## Listed entries
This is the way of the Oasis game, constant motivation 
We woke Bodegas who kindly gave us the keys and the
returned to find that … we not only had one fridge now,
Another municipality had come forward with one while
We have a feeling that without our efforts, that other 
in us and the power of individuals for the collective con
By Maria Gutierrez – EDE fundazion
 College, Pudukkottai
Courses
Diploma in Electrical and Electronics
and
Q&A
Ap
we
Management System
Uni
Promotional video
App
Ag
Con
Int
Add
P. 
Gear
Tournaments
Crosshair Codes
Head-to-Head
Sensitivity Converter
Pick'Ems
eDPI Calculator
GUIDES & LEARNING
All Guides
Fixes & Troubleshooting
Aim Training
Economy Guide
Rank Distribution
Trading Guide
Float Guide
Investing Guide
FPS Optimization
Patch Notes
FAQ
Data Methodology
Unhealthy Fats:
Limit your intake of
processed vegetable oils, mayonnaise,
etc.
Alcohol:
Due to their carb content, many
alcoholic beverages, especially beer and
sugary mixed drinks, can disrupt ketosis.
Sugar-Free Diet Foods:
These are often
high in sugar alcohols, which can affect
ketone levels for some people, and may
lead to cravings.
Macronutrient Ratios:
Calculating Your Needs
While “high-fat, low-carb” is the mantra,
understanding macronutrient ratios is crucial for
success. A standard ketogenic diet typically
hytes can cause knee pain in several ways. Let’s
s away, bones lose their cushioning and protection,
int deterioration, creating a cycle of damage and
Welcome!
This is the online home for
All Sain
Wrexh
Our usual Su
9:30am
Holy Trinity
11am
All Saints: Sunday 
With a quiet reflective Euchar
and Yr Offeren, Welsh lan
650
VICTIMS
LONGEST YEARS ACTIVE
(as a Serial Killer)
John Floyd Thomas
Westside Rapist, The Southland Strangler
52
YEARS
* * *
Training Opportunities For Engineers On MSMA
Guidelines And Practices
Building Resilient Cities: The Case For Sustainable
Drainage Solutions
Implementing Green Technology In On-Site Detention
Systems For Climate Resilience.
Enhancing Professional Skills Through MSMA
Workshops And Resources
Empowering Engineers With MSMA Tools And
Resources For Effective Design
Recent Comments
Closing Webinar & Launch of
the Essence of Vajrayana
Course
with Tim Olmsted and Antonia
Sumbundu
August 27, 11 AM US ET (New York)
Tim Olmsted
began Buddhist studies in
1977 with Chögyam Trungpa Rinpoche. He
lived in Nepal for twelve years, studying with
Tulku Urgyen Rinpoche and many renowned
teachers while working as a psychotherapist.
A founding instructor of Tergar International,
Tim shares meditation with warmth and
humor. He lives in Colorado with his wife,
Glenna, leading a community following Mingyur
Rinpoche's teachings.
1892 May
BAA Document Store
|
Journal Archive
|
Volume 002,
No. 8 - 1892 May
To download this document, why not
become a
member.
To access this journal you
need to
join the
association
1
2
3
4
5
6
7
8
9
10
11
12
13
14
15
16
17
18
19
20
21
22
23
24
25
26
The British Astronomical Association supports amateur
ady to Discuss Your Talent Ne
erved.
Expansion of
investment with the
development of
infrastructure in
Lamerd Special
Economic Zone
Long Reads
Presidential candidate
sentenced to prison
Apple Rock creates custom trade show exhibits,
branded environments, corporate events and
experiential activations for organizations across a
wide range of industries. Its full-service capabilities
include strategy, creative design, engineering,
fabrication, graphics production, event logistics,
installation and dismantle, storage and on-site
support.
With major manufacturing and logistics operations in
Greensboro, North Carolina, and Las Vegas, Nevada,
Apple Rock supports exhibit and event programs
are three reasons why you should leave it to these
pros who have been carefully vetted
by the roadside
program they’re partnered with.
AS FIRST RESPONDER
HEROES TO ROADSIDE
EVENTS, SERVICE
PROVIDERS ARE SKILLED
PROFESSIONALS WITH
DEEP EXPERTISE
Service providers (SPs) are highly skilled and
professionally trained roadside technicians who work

## Work request
Please write out the lines of the records starting at the line that contains "Training Opportunities For Engineers On MSMA" and ending at the line that contains "Service providers (SPs)", including both of those lines.

## Output of the exercise
Training Opportunities For Engineers On MSMA
Guidelines And Practices
Building Resilient Cities: The Case For Sustainable
Drainage Solutions
Implementing Green Technology In On-Site Detention
Systems For Climate Resilience.
Enhancing Professional Skills Through MSMA
Workshops And Resources
Empowering Engineers With MSMA Tools And
Resources For Effective Design
Recent Comments
Closing Webinar & Launch of
the Essence of Vajrayana
Course
with Tim Olmsted and Antonia
Sumbundu
August 27, 11 AM US ET (New York)
Tim Olmsted
began Buddhist studies in
1977 with Chögyam Trungpa Rinpoche. He
lived in Nepal for twelve years, studying with
Tulku Urgyen Rinpoche and many renowned
teachers while working as a psychotherapist.
A founding instructor of Tergar International,
Tim shares meditation with warmth and
humor. He lives in Colorado with his wife,
Glenna, leading a community following Mingyur
Rinpoche's teachings.
1892 May
BAA Document Store
|
Journal Archive
|
Volume 002,
No. 8 - 1892 May
To download this document, why not
become a
member.
To access this journal you
need to
join the
association
1
2
3
4
5
6
7
8
9
10
11
12
13
14
15
16
17
18
19
20
21
22
23
24
25
26
The British Astronomical Association supports amateur
ady to Discuss Your Talent Ne
erved.
Expansion of
investment with the
development of
infrastructure in
Lamerd Special
Economic Zone
Long Reads
Presidential candidate
sentenced to prison
Apple Rock creates custom trade show exhibits,
branded environments, corporate events and
experiential activations for organizations across a
wide range of industries. Its full-service capabilities
include strategy, creative design, engineering,
fabrication, graphics production, event logistics,
installation and dismantle, storage and on-site
support.
With major manufacturing and logistics operations in
Greensboro, North Carolina, and Las Vegas, Nevada,
Apple Rock supports exhibit and event programs
are three reasons why you should leave it to these
pros who have been carefully vetted
by the roadside
program they’re partnered with.
AS FIRST RESPONDER
HEROES TO ROADSIDE
EVENTS, SERVICE
PROVIDERS ARE SKILLED
PROFESSIONALS WITH
DEEP EXPERTISE
Service providers (SPs) are highly skilled and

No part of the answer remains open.